Andrew Thorburn, CEO of National Australia Bank (NAB), said the tax will impact millions of everyday Australians including employees, customers and shareholders.

“It is not just a tax on a bank. It is a tax on every Australian who benefits from, and is part of, our industry,” he said.

Those affected include 10 million NAB customers (depositors and borrowers), 570,000 direct NAB shareholders, over 1,700 suppliers to NAB and the 34,000 staff at the major bank, he said.

“A tax cannot be absorbed. This tax is borne by these people. It is not possible to impose a tax without an impact on people, and therefore the wider community.”

“While we wait for further information about how this tax is proposed to work, our focus at NAB remains on supporting our customers during what is a critical time in the Australian economy.”

Brian Hartzer, group CEO of Westpac, said the tax was a hit on bank customers as well as a “stealth tax” on the retirement savings of millions of Australians.

“Yesterday, $14 billion of value was wiped off Australian bank shares because of speculation around this new tax,” he said.

“There is no ‘magic pudding’. The cost of any new tax is ultimately borne by shareholders, borrowers, depositors, and employees.”

The banks were already Australia’s largest taxpayers, he said, with Westpac paying more than 30% of its profits in tax.

“It is disappointing that the Australian Government has implicitly favoured large foreign banks over Australian banks operating in their home market.”

“In addition these reforms are directly counter to APRA’s objective of making the banks unquestionably strong, as higher taxes reduce the banks’ ability to generate capital that supports lending and stability in times of stress.”

ANZ had a more neutral tone when responding to the tax saying “at this stage it is too early to provide a definitive estimate of the financial impact on ANZ”.

An update to the market will be provided once an analysis is complete, ANZ said.

The Commonwealth Bank of Australia (CBA) also took a softer tone with CEO Ian Narev saying time was needed to work through the implications.

“This is particularly so given the lack of detail and the absence of any consultation.
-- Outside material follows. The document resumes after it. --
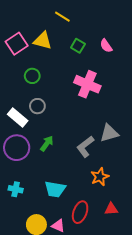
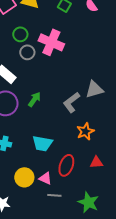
pink cross: (87, 84) -> (51, 42), moved
gray circle: (37, 106) -> (27, 52), moved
However, as every business owner or employee knows, every extra cost needs to be borne by customers or shareholders, or a combination of both.”

CBA looked forward to the Treasury outlining how this tax will apply in practice, he said.

“Once we have received all the details on the new tax, we will do our best to strike the right balance to ensure we continue to enhance the financial wellbeing of people, businesses and communities.”

Finally, chief executive of the Australian Bankers’ Association (ABA), Anna Bligh, slammed the tax, saying it was a “direct attack” on jobs and growth which could hurt investment.

“Contrary to the government’s claim that the tax will only be levied on banking liabilities, the reality is that it will affect the entire banking system,” she said.

“This new tax is not a well thought out policy response to a public interest issue, it is a political tax grab to cover a budget black hole.”

She called the tax “naive and misguided” and expressed her disappointment at the lack of consultation with industry around the proposed levy.

“In a period in which there has never been more consultation between government and banks on a wide range of issues, on this issue there has been none.”